I have 50 more minutes in class. I’ve been here over two hours. This is one of those excruciating once a week 3-hour classes. Ever since I decided that my time would be better spent pursuing writing and “supplementing” working with children (not teens) in education, I’ve lost all interest in project management. I’ve lost all interest in leading a group. I am a great leader; I just want to store quality up and be a leader for my children. Is that selfish? It sounds crazy doesn’t it. Well, not crazy, but it certainly doesn’t sound like a 21st century girl. That is probably because I’m a 21st century woman. Ha! suck it world. I’m trying not to get caught up in my own ideas of how i think other people will judge my career choices. I almost hate telling people that I am a special education teacher. While it is very nice for people to express what they believe is an empathy towards what they think my job is, it was really way more incredible- in the positive and negative sense- then I can put into words. Since I struggle with putting things into verbal words period, I always find myself ensuring them that my kids were great and the reason that I no longer teach is the current state of education today.
Confession: I’d rather be a housewife then wonder every month whether or not I was going to go on strike/have a progress review meeting with an administrator who doesn’t know what I do or how I can do it better/wrestle with a systematic lowering of expectations.
Wow, resentment much? Even typing this out is making my stomach hurt. I took off this year to make a big change in my life and well, I am trying at least. I do enjoy working with the kiddos at the ole Learning Center. I’ve been looking online for jobs in education and there are a lot of positions for instructional assistants for behavior intervention specifically working with children with autism and progressive developmental delays (this means kiddos, not teens). I have had a classmate who taught in self contained classroom for students with autism at public school in Lennox. I figure that being an assistant to a teacher as awesome as her would be a pretty good deal. My soul is longing to work under a leader who knows what they are doing. le sigh. My mother is an instructional assistant in a mild to moderate kinder classroom for students who mostly manifest moderate levels of disabilities. She loves it so much though it is as hard as the day is long. we’ll see which way I go. I may take an early child hood ed class online this summer.
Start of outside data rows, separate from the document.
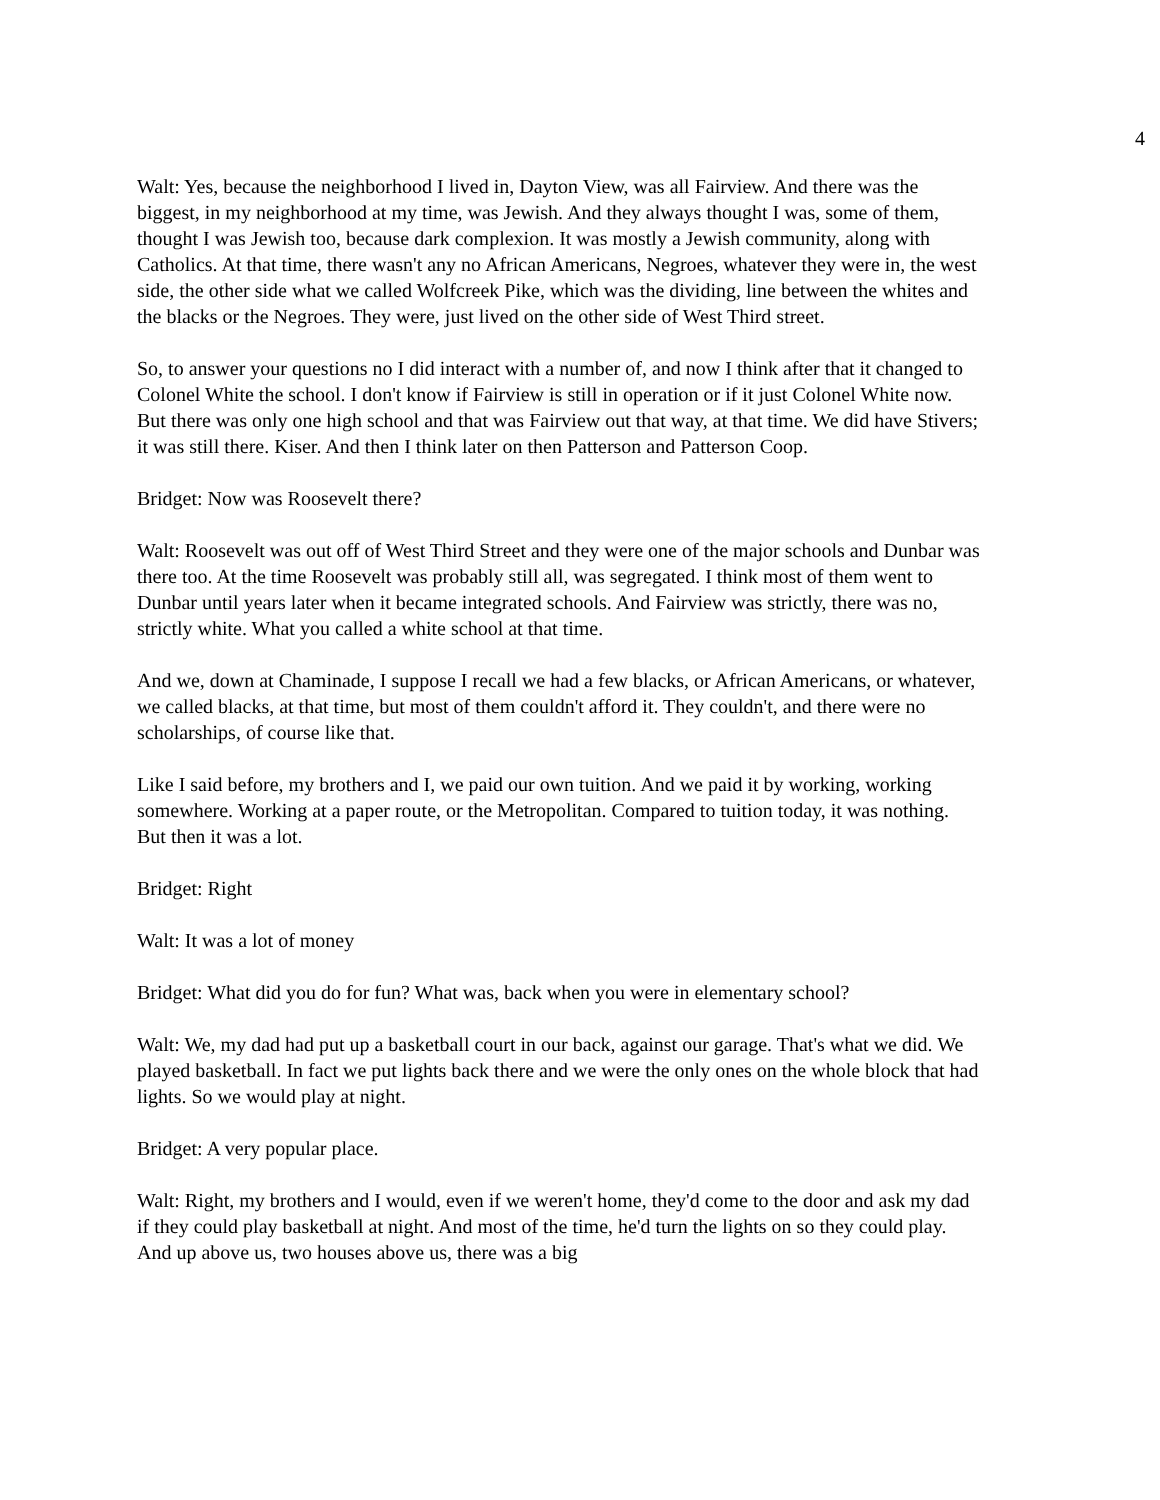4
Walt: Yes, because the neighborhood I lived in, Dayton View, was all Fairview. And there was the biggest, in my neighborhood at my time, was Jewish. And they always thought I was, some of them, thought I was Jewish too, because dark complexion. It was mostly a Jewish community, along with Catholics. At that time, there wasn't any no African Americans, Negroes, whatever they were in, the west side, the other side what we called Wolfcreek Pike, which was the dividing, line between the whites and the blacks or the Negroes. They were, just lived on the other side of West Third street.
So, to answer your questions no I did interact with a number of, and now I think after that it changed to Colonel White the school. I don't know if Fairview is still in operation or if it just Colonel White now. But there was only one high school and that was Fairview out that way, at that time. We did have Stivers; it was still there. Kiser. And then I think later on then Patterson and Patterson Coop.
Bridget: Now was Roosevelt there?
Walt: Roosevelt was out off of West Third Street and they were one of the major schools and Dunbar was there too. At the time Roosevelt was probably still all, was segregated. I think most of them went to Dunbar until years later when it became integrated schools. And Fairview was strictly, there was no, strictly white. What you called a white school at that time.
And we, down at Chaminade, I suppose I recall we had a few blacks, or African Americans, or whatever, we called blacks, at that time, but most of them couldn't afford it. They couldn't, and there were no scholarships, of course like that.
Like I said before, my brothers and I, we paid our own tuition. And we paid it by working, working somewhere. Working at a paper route, or the Metropolitan. Compared to tuition today, it was nothing. But then it was a lot.
Bridget: Right
Walt: It was a lot of money
Bridget: What did you do for fun? What was, back when you were in elementary school?
Walt: We, my dad had put up a basketball court in our back, against our garage. That's what we did. We played basketball. In fact we put lights back there and we were the only ones on the whole block that had lights. So we would play at night.
Bridget: A very popular place.
Walt: Right, my brothers and I would, even if we weren't home, they'd come to the door and ask my dad if they could play basketball at night. And most of the time, he'd turn the lights on so they could play. And up above us, two houses above us, there was a big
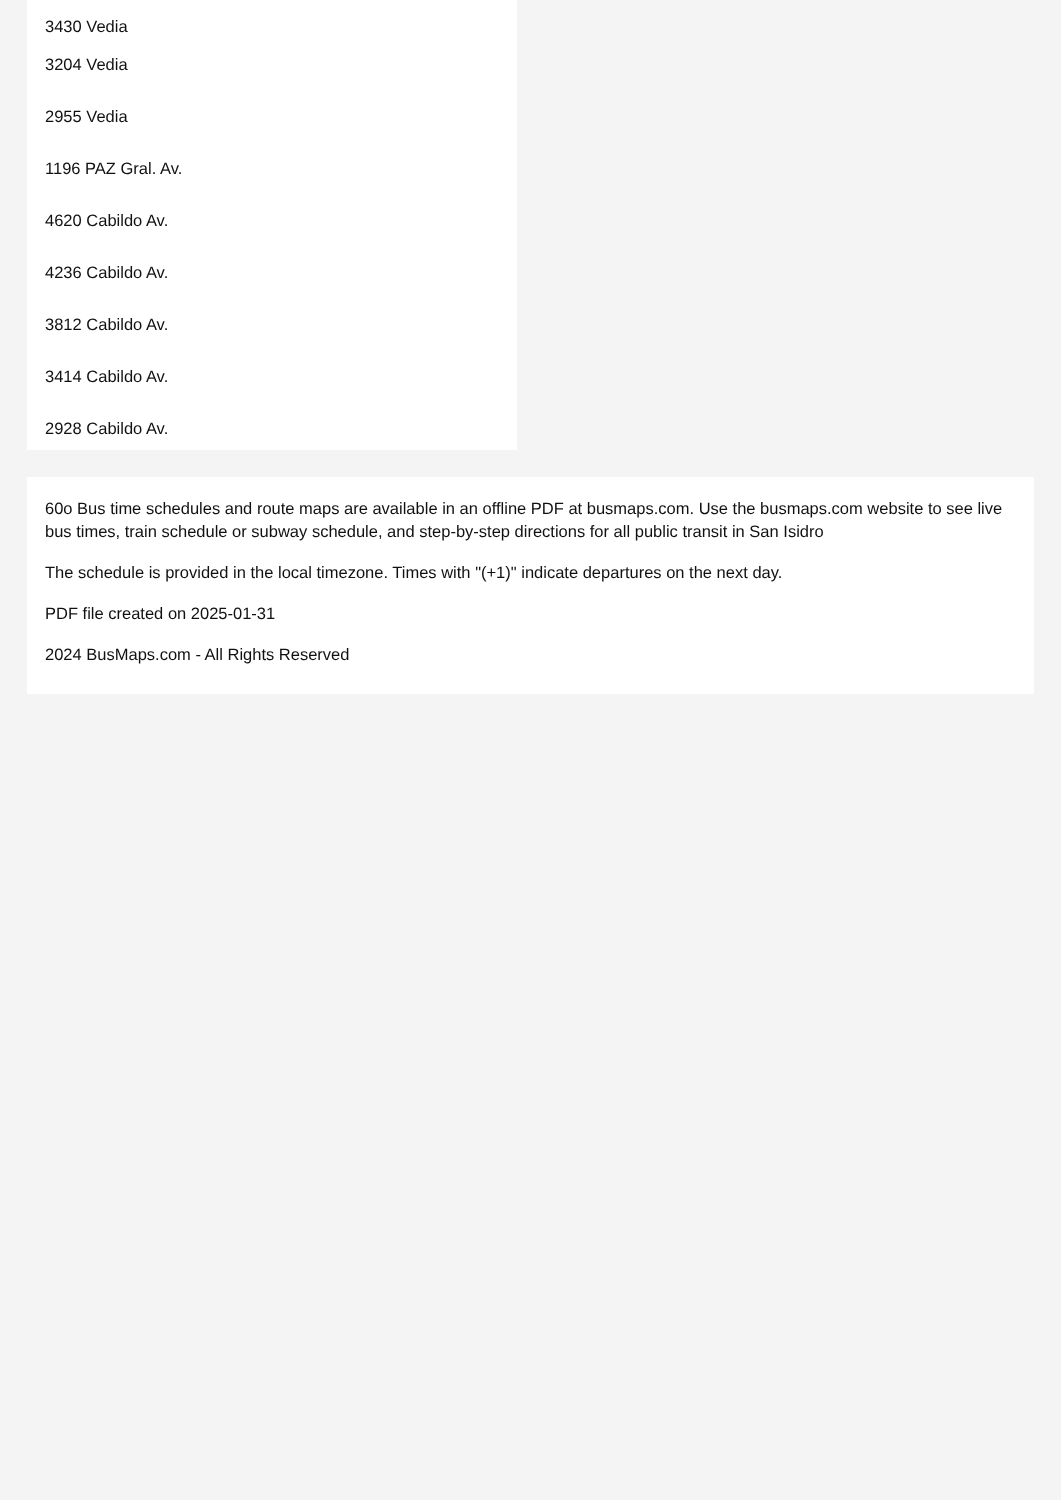3430 Vedia
3204 Vedia
2955 Vedia
1196 PAZ Gral. Av.
4620 Cabildo Av.
4236 Cabildo Av.
3812 Cabildo Av.
3414 Cabildo Av.
2928 Cabildo Av.
60o Bus time schedules and route maps are available in an offline PDF at busmaps.com. Use the busmaps.com website to see live bus times, train schedule or subway schedule, and step-by-step directions for all public transit in San Isidro
The schedule is provided in the local timezone. Times with "(+1)" indicate departures on the next day.
PDF file created on 2025-01-31
2024 BusMaps.com - All Rights Reserved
My fear is that education will continue to break my heart with reality. le sigh.
Confession: little children in large numbers (20+) scare me worse then clowns.
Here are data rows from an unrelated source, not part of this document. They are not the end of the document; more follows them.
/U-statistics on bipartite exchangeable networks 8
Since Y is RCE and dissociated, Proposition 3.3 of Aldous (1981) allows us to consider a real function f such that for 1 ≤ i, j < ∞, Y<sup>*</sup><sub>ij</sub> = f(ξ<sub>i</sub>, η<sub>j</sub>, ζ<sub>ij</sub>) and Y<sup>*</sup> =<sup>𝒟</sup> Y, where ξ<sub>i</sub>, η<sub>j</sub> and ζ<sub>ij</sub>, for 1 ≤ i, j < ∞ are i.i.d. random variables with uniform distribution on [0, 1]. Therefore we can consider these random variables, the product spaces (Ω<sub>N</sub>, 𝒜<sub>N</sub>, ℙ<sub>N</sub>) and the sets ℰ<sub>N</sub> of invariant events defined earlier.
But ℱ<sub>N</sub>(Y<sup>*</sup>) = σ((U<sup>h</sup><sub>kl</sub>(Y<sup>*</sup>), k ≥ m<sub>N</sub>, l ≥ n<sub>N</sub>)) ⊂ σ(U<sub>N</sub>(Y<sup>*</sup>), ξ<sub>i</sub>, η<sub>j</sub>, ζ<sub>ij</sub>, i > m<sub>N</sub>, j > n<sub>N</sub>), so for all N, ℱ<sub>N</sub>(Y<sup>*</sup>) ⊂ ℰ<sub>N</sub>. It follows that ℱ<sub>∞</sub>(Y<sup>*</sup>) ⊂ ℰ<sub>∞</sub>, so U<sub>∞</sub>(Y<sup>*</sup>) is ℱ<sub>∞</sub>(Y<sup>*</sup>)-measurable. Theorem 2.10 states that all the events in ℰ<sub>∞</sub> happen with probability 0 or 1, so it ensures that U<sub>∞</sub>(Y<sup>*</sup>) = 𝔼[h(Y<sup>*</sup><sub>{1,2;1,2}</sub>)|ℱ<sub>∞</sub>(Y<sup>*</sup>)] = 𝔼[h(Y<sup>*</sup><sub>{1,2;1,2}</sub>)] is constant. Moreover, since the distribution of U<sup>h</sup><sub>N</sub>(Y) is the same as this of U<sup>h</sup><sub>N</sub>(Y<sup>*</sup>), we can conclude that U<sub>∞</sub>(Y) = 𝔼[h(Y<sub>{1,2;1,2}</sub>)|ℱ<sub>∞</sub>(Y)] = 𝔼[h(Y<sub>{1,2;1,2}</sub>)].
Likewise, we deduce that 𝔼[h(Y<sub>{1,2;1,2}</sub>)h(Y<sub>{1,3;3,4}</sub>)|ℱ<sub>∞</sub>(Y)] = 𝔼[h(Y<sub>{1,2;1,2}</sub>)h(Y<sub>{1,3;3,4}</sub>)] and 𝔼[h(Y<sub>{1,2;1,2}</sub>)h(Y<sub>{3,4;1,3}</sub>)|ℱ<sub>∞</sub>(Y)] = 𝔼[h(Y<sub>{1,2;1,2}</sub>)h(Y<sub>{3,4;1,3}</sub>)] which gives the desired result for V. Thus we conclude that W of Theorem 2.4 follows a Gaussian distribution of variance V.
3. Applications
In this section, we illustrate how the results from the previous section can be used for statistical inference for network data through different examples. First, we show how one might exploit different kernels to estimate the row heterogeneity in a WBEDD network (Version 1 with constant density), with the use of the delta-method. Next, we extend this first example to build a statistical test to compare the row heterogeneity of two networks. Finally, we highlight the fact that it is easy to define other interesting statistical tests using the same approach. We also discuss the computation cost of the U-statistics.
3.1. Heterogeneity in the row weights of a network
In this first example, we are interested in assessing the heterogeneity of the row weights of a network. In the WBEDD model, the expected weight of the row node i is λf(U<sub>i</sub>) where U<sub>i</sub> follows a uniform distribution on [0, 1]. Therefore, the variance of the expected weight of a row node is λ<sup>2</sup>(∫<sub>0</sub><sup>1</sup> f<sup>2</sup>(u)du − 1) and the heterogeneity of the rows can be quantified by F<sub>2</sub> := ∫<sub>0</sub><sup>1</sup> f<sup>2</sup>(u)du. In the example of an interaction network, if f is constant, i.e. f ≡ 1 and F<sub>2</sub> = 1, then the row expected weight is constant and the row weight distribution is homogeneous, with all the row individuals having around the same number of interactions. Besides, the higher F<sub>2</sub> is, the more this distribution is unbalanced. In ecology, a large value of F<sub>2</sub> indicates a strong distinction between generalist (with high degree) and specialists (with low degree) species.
30 minutes to go. funny story: I am working 4-8 hours a week! How much money do you think I received in my first pay check? Did you say zero dollars…because you’d be correct! I made a mistake filling out my w4 (now that we’re married they’re not as simple as they once were) and so my entire paycheck of like $54 went to taxes. I emailed my scanned copy of my w4 to our accountant and she’s going to advise me about how to proceed once she gets a copy of Sean’s check stub.
My instructor just used a Dilbert comic strip to display a common issue in project management. Sadly, I laughed. UGH.
Another funny story: dropping those six credits in April automatically bumped me out of loan deferment. This stirs (violently) my need to find a second part time job. Sean tells me not to worry about it every time I mention it or even look concerned. We’re saving money and not spending (well, okay, we’re spending a lot less then we used to, and his poker winnings certainly covered any extra expenses on the cruise) and Sylvan will have more hours for me in the summer. My goal for the paycheck I will be earning is to save up for dental surgery and to pay my loans.
8 minutes. He is totally not showing any sign of stopping. I should stop. I am never taking a class like this ever again. Like Vegas, I am too old for this. Thanks for reading the rambling.